Quesito A:
Secondo il testo sull'associazionismo, che cosa sono i migranti?
Quesito B:
Puoi riportare il brano del testo sull'associazionismo compreso tra "Ma a monte c’è" e "due i fronti.", estremi inclusi, rinominando "volontariato" in "terzo settore"?

Ma a monte c’è anche un ruolo importante che il mondo dell’associazionismo e del volontariato devono svolgere, unitamente alle agenzie educative. È quello di contribuire ad una elaborazione “culturale” del problema. I migranti non sono un peso, ma una ricchezza. È importante lavorare per aiutare le persone ad un cambiamento di mentalità, per una convivenza alla quale ancora non si è pronti. Si è fatto, infatti, un certo cammino, ma è ancora molto lontana l’accettazione della diversità, soprattutto dell’accettazione del “nero”, rispetto al “bianco”.
L’associazionismo in generale e Libera in particolare in questi anni si sono seriamente impegnati su tutte e due i fronti.
- Molto spesso allo sfruttamento lavorativo dei migranti si associa anche quello sessuale. Come è possibile che la gente comune conviva con questa realtà vergognosa? Qual è il sentire comune del mondo cattolico e di quello laico di fronte a questa miserevole condizione umana?

Voci di dati salvate:

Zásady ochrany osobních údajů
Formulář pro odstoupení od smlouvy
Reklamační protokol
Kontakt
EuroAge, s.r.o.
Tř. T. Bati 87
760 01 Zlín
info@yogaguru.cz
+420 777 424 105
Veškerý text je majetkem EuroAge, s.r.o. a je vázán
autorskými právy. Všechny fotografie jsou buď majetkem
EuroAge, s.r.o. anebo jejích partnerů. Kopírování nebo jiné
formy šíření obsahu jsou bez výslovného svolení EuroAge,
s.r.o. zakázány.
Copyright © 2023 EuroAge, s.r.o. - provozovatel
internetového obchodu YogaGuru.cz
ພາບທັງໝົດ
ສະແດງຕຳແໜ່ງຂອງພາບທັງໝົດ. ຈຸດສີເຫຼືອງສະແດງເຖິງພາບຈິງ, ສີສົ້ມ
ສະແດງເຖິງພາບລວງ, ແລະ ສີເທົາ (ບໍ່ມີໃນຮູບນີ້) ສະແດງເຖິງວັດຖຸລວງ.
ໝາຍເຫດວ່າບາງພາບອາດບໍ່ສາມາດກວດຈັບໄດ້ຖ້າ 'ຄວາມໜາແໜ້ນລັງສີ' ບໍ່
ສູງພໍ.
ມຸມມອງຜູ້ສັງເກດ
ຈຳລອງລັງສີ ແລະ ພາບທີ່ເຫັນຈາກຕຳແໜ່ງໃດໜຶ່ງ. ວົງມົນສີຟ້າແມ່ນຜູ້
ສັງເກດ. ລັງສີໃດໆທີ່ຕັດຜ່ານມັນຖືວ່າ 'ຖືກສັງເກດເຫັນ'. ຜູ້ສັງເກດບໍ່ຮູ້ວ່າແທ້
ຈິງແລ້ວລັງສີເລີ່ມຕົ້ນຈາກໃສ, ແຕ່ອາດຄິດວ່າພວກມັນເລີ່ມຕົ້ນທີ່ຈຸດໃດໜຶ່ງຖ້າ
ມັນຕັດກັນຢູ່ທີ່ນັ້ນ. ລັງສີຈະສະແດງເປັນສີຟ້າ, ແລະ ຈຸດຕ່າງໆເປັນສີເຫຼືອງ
* * *
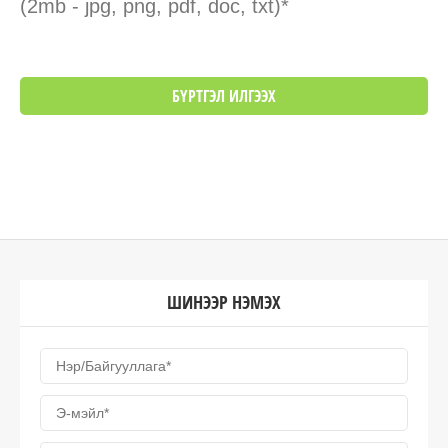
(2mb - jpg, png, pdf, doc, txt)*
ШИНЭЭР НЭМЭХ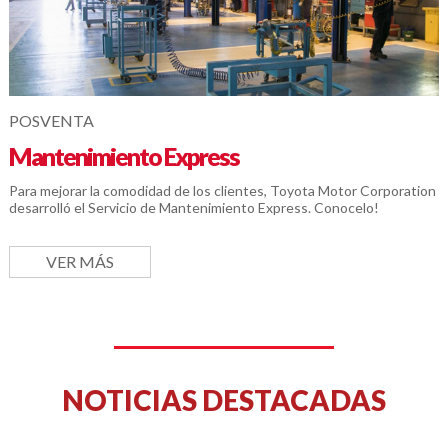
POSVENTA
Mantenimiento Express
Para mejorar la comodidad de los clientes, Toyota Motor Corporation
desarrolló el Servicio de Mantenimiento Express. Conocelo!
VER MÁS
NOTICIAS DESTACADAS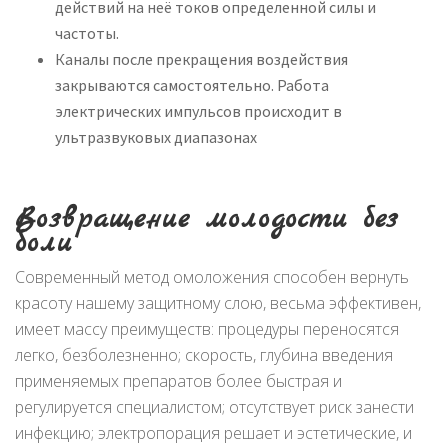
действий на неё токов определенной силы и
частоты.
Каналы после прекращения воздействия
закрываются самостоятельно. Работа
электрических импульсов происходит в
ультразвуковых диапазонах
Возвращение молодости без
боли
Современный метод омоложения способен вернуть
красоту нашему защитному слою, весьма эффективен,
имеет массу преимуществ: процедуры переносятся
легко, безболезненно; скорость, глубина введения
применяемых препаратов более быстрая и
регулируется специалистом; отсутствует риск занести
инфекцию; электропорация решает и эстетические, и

Risultato dell'esercizio A:
Non sono un peso, ma una ricchezza.

Risultato dell'esercizio B:
Ma a monte c’è anche un ruolo importante che il mondo dell’associazionismo e del terzo settore devono svolgere, unitamente alle agenzie educative. È quello di contribuire ad una elaborazione “culturale” del problema. I migranti non sono un peso, ma una ricchezza. È importante lavorare per aiutare le persone ad un cambiamento di mentalità, per una convivenza alla quale ancora non si è pronti. Si è fatto, infatti, un certo cammino, ma è ancora molto lontana l’accettazione della diversità, soprattutto dell’accettazione del “nero”, rispetto al “bianco”.
L’associazionismo in generale e Libera in particolare in questi anni si sono seriamente impegnati su tutte e due i fronti.